• Requirement: Go over the material below and report every line that contains the word "elbow".
(Source data Opens)
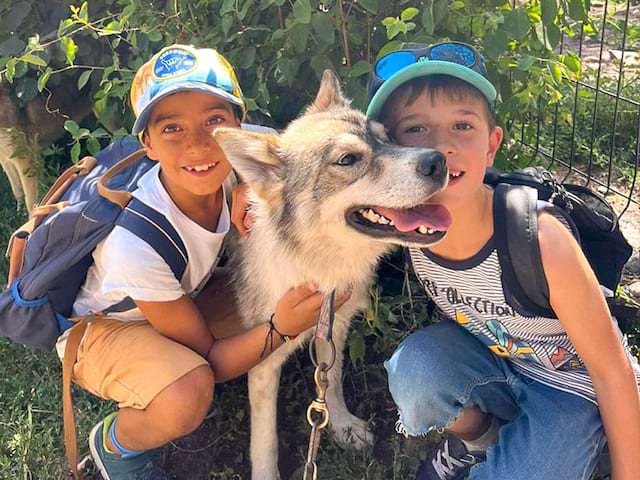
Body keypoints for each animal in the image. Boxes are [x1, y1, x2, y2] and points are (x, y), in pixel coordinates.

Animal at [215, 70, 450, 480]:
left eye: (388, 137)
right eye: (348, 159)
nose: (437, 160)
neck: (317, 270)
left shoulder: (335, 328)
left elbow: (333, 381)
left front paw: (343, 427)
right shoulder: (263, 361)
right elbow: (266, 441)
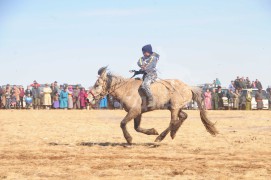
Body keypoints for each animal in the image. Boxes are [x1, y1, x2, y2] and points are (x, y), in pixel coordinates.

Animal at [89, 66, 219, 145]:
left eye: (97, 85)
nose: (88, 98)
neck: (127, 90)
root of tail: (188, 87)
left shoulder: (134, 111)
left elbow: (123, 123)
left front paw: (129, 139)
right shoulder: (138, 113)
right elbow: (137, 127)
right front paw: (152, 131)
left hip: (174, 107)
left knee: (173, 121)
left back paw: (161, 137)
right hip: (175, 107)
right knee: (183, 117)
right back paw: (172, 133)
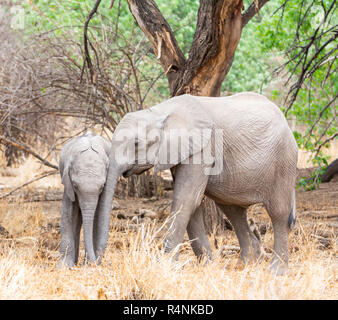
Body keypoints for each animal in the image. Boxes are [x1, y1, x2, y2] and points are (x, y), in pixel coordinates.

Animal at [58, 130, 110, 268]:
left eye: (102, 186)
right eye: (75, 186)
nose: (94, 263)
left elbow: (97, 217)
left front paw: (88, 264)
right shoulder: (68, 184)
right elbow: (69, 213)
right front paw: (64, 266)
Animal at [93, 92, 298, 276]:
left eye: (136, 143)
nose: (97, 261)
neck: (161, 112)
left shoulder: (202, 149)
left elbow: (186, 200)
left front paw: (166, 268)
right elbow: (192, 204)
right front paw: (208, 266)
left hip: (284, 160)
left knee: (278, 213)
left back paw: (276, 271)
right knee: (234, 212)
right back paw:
(Source data Closes)
• Final answer:
left elbow: (333, 381)
right elbow: (266, 441)
left elbow: (123, 123)
right elbow: (137, 127)
left elbow: (97, 217)
right elbow: (69, 213)
left elbow: (186, 200)
right elbow: (192, 204)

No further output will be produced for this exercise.